● **課題の条件**:
ランダム探索の説明文によると、サンプルファイルはどのフォルダにありますか？

● **提示文**:
-=-=-

ランダム探索

ここでは、ランダム探索を行い Himmelblau関数の最小化問題を解析する方法について説明します。 高次元問題など、グリッドサーチなどの他の手法が困難なときに有効な手法です。 ランダム探索はMPI並列化に対応しています。具体的な計算手順は minsearch の場合と同様です。

サンプルファイルの場所

サンプルファイルは sample/analytical/random_search にあります。 フォルダには以下のファイルが格納されています。

  • input.toml

    メインプログラムの入力ファイル

  • plot_colormap_2d.py

    計算結果を可視化するためのプログラム

  • do.sh

    本チュートリアルを一括計算するために準備されたスクリプト

入力ファイルの説明

メインプログラム用の入力ファイル input.toml について説明します。記述方法の詳細については「入力ファイル」の項を参照してください。

[base]
dimension = 2
output_dir = "output"

[solver]
name = "analytical"
function_name = "himmelblau"

[runner]
[runner.log]
interval = 20

[algorithm]
name = "random_search"
seed = 12345

[algorithm.param]
max_list = [6.0, 6.0]
min_list = [-6.0, -6.0]
num_points = 100

[base], [solver], [runner] のセクションについては Nelder-Mead法による探索(minsearch)の場合と同じです。

[algorithm] セクションでは、使用するアルゴリスムとその設定を行います。

  • name は使用するアルゴリズムの名前です。このチュートリアルでは、ランダム探索による解析を行うので、 random_search を指定します。

  • seed はパラメータ生成に用いる疑似乱数のシードを指定します。

[algorithm.param] セクションで探索するパラメータのグリッドを指定します。

  • min_listmax_list はそれぞれ探索範囲の最小値と最大値を指定します。

  • num_points はランダムに生成するパラメータの個数を指定します。

この例では、\(-6.0 \leq x_1 \leq 6.0\), \(-6.0 \leq x_2 \leq 6.0\) の範囲でランダムに100点のパラメータ \((x_1, x_2)\) を生成して関数値を評価します。

-=-=-

● **データセットの項目**:
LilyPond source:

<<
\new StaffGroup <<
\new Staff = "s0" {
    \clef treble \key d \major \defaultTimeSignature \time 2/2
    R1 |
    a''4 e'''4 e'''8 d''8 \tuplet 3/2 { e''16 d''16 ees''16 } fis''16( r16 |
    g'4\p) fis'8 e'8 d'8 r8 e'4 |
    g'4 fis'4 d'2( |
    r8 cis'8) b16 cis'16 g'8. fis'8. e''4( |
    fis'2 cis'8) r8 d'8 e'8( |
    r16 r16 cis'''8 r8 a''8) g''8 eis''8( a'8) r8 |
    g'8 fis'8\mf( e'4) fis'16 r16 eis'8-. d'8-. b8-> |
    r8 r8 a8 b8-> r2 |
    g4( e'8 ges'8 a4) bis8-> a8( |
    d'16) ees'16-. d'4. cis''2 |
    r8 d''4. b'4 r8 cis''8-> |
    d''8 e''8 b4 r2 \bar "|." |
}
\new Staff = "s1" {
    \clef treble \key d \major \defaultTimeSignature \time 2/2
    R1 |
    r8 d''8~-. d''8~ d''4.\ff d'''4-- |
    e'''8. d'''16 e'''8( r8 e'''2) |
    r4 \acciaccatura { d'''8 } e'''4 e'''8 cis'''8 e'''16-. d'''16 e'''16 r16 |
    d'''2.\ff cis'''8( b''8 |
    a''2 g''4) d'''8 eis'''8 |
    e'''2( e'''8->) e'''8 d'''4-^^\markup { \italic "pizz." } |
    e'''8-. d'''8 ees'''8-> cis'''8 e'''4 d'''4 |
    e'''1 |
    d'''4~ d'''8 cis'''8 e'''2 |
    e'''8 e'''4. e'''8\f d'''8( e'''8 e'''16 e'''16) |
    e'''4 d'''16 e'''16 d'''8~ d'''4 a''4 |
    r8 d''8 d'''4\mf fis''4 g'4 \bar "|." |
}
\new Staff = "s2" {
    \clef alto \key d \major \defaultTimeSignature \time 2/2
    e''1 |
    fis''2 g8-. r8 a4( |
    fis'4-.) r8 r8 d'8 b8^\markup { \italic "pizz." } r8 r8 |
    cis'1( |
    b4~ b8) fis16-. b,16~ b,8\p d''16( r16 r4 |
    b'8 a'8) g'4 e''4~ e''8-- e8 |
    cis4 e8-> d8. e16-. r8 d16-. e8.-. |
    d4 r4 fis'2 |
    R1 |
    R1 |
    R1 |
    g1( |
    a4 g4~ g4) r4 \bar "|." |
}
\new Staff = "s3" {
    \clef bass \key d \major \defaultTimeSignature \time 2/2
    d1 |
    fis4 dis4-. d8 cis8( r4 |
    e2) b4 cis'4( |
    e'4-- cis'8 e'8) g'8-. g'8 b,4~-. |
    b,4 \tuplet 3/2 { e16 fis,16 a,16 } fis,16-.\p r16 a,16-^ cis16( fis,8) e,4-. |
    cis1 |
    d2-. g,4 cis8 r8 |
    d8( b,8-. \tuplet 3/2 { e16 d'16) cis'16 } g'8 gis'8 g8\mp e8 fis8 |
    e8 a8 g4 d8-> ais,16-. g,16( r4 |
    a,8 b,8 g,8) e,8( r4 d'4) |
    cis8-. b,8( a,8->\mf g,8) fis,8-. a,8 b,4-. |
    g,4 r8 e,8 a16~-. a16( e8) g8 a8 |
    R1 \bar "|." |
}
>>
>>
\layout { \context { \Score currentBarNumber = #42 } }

-=-=-

● **解答**:
sample/analytical/random_search にあります。